Obesity as a factor in cardiac deaths tripled over 20 years


The number of U.S. adults who died of heart disease and whose death record cited obesity as a contributing factor was three times greater in 2020 than in 1999, according to research published in the Journal of the American Heart Association.

The finding came from analysis of death certificates in a database maintained by the Centers for Disease Control and Prevention. There were 281,135 deaths from heart disease linked to obesity in that time range, the researchers said, and the death rate tripled from 2.2 deaths per 100,000 people to 6.6 deaths per 100,000.

The increase in obesity-related deaths contrasted with a steady decline (nearly 18 percent) in heart disease deaths overall from 1999 to 2020.

The mortality rate from heart disease related to obesity was higher among the Black population than among any other racial group. Overall, the deaths also were more common among men than women, although Black women had a slightly higher mortality rate than Black men.
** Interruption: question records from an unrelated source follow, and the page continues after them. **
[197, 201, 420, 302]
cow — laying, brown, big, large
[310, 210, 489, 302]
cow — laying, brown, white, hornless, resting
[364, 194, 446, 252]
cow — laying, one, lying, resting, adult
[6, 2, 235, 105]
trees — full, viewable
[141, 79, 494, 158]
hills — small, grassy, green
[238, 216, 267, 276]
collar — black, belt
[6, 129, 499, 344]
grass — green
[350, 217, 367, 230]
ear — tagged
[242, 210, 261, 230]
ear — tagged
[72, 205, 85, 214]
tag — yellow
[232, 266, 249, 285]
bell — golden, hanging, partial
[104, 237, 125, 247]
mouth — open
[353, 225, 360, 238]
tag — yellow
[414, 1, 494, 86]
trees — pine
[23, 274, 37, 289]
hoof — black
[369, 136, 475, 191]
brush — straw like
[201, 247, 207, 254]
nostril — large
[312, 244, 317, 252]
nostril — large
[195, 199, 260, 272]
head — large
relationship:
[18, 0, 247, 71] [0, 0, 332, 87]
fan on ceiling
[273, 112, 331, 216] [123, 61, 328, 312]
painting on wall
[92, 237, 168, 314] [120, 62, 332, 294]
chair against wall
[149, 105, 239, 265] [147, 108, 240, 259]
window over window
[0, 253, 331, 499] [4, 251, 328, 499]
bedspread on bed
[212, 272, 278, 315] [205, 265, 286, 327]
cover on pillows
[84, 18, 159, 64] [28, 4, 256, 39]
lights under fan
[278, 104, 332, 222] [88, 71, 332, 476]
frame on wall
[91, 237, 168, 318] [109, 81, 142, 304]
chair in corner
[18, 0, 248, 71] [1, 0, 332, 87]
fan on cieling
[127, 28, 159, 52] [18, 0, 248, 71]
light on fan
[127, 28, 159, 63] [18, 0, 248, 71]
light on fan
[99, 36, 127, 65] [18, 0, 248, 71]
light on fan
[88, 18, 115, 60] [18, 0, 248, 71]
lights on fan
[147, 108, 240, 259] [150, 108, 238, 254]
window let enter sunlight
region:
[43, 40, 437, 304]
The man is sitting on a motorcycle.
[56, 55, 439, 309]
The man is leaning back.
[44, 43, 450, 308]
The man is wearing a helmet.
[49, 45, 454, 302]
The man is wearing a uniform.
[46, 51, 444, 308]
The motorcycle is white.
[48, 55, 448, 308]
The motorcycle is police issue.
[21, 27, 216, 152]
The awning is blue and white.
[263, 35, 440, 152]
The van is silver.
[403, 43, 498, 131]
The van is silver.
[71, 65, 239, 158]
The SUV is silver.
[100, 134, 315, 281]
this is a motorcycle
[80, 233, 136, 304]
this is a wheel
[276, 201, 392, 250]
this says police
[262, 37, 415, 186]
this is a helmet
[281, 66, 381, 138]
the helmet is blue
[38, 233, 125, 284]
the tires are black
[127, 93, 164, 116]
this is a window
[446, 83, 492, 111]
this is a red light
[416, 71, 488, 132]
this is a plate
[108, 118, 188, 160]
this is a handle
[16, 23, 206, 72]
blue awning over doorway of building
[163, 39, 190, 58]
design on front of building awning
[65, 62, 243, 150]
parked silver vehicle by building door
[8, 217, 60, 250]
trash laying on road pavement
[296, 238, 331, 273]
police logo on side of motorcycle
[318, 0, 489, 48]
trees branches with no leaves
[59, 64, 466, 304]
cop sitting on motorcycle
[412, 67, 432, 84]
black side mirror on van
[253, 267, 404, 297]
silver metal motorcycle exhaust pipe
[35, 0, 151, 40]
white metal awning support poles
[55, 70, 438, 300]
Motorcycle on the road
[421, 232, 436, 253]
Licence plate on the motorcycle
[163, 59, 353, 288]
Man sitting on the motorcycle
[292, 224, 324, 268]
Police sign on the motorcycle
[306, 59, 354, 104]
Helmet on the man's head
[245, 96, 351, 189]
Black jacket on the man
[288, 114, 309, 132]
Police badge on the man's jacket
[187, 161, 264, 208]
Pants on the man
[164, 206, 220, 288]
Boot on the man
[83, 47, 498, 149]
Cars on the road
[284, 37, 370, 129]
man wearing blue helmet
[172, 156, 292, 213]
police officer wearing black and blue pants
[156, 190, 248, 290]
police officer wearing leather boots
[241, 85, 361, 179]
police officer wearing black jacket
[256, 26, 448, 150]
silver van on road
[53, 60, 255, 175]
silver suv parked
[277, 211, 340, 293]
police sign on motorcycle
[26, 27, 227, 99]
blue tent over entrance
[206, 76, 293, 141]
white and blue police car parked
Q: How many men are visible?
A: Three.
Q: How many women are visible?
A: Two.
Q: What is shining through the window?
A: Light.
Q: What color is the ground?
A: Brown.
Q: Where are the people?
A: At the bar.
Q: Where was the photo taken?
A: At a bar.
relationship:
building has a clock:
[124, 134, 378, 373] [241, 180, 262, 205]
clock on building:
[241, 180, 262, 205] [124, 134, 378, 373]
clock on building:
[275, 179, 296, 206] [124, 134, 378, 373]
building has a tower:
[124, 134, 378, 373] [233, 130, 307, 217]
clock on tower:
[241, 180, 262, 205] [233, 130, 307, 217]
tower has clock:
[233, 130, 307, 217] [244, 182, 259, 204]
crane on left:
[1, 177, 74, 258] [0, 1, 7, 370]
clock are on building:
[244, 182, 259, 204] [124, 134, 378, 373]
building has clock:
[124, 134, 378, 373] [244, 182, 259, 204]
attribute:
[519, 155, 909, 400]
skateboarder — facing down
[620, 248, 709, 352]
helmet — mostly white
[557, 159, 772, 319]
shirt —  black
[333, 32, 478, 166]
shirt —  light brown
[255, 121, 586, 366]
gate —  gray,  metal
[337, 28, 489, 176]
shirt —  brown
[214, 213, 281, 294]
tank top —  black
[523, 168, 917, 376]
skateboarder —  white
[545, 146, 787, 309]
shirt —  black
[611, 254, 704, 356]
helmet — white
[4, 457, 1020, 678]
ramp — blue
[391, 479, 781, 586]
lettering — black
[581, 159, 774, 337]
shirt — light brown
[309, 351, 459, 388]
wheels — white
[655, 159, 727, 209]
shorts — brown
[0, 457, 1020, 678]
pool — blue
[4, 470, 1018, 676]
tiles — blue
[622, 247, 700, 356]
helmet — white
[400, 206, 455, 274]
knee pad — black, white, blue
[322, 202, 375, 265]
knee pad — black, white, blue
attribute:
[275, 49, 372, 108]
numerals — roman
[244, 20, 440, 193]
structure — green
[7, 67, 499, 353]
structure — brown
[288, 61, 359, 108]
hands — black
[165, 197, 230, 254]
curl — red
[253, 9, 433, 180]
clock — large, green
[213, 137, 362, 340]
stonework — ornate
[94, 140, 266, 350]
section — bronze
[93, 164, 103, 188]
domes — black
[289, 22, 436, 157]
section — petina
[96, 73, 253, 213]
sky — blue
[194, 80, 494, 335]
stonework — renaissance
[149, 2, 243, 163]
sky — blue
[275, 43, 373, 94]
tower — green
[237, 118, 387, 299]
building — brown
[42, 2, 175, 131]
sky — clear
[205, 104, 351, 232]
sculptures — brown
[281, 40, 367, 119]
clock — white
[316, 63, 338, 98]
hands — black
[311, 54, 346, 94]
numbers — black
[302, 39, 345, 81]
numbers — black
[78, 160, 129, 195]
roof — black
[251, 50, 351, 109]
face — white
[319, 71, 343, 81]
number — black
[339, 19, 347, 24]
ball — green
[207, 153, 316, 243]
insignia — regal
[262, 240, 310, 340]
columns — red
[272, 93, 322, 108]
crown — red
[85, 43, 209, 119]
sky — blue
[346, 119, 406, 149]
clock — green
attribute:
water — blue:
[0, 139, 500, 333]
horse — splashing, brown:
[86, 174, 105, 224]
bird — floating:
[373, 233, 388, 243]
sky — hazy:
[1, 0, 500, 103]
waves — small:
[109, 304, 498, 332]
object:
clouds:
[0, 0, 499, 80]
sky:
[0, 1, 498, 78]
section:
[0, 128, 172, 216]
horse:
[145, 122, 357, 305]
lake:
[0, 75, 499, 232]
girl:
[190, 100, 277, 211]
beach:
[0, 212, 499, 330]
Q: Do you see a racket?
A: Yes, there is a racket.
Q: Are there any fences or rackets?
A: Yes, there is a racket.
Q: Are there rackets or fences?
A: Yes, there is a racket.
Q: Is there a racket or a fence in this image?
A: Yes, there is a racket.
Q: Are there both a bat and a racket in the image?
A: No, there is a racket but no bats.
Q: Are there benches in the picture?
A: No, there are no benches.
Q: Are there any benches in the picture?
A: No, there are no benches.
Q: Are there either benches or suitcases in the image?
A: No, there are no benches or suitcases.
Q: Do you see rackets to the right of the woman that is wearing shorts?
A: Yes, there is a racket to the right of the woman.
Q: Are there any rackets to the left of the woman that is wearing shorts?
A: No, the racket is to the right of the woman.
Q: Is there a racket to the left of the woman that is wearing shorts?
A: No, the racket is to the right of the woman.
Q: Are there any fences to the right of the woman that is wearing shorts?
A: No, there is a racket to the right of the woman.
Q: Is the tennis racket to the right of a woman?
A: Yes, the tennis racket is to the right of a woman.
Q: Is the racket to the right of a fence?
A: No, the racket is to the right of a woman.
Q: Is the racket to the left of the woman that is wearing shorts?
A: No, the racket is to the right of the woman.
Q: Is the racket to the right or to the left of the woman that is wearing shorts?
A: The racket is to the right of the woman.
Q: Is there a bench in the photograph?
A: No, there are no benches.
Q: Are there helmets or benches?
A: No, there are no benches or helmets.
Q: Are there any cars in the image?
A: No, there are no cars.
Obesity, which is a major risk factor for heart disease, affects about 115 million people in the United States – about 42 percent of adults and 20 percent of children, according to the CDC.

The study noted that the adult percentage has risen by nearly 10 percent in the past decade. Medical experts say obesity can lead to heart disease in several ways, including sparking a rise in blood pressure, causing a spike in bad cholesterol and a lowering of good cholesterol levels, increasing the chance of developing diabetes and leading to a buildup of fatty material in arteries.

The researchers found that ischemic heart disease (narrowed arteries) and high blood pressure were the most common causes of obesity-related heart disease deaths in the two decades they tracked.